Whatever it is isn’t physically dangerous. Malorie and her cohorts aren’t confined to their house. They can go out back and draw water from the well, they can search nearby homes for supplies, they can scour the town for other survivors. They just have to do it fucking blindfolded. It seems perfectly safe to wander outside their refuge so long as they stumble along like Stevie Wonder. Since a glimpse of whatever the hell it is will turn anyone into a murder/suicide machine, the only defense is to be sightless.

Malorie’s two four-year-old kids understand this defense very well. They were born after the mysterious disaster and, despite frequent trips outdoors, have never seen a tree, the sky, or the birds they hear chirping. The entirety of their visual lives has occurred within the blacked-out house their mother wanders like a prison.  Her abject hopelessness threatens to throw its shadow over the children, dragging them into a hell that is, so far, beyond them.

Until Malorie hears a rumor about salvation. A new life may be only twenty short miles away, down the river that flows in their backyard. She’ll have to go blindfolded. With two children, also blindfolded, who have never seen a boat or a river.

Bird Box is told in two storylines, jumping back and forth between Malorie and her post-apocalyptic group and Malorie and her children on the river. The tension in the former storyline is tight. With supplies running low and theories on what causes the madness running high, all relationships are shaky. The resultant alliances, coups, and secret machinations are enough to drive a reader over the edge.

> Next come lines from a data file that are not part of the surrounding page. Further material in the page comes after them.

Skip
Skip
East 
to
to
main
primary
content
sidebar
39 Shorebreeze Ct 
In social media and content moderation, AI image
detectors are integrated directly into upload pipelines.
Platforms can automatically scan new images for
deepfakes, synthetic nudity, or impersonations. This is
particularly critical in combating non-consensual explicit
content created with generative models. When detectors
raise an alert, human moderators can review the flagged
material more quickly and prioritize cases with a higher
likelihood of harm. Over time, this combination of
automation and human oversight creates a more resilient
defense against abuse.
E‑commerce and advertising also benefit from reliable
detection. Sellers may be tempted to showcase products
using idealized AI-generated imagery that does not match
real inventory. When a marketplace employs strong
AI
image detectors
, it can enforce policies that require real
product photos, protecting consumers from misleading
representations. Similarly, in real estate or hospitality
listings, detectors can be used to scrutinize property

But it’s the latter storyline that really jerks the stress up to eleven. Malorie and her children can hear things as they paddle down the river. But, no matter what they hear, they can’t remove their blindfolds. They could be brushing right up against the things that drive people to kill strangers, loved ones, and themselves, and they’d never know.

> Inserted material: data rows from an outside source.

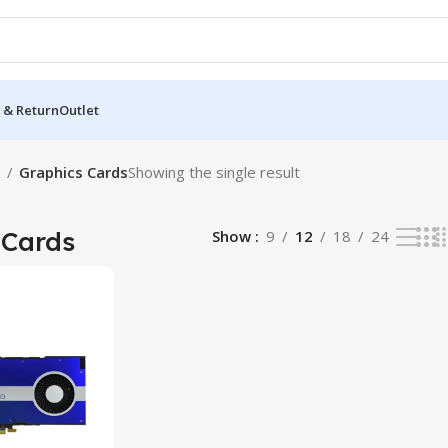
 & Return
Outlet
s
Graphics Cards
Showing the single result
 Cards
Show
9
12
18
24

This book is flippin’ sweet. The horror it presented jumped right down my throat. It was oppressive, dark, insidious, and, above all, real. The loss of sight is a primal, atavistic fear. Despite the fact that I was reading this thing with my damn eyeballs, I felt as blind as Malorie and her kids, with things drawing down on me from all sides.

Unfortunately, Malerman writes dialogue like maybe he was raised speaking sign language. Every time a character talked it was a turd in my tapioca. This novel relies on atmosphere and gently rising terror to move the story forward. It shoots right along like a macabre missile but every spoken line jerked me out of the flow. This is a spooky-ass machine and the dialogue only served to grind its gears gum up the works.

Also, the ending was balls. After the relentless pace it set, the total shock and awesome it leveled on me, I expected a truly nuclear payload at the end. Instead, it whimpered to a conclusion in the last few pages. It wasn’t bad, mind you. It just didn’t live up to the rest of the book.

Don’t let these two niggling details stop you from grabbing it. In a world that embraces overbearing, formulaic, shock-value horror, Bird Box is an intelligent, subtle entry that speaks right to your spine. Everyone who loves horror should probably be forced to read this and I’ll be right there jabbing you along with a stick. Get your ass to this book.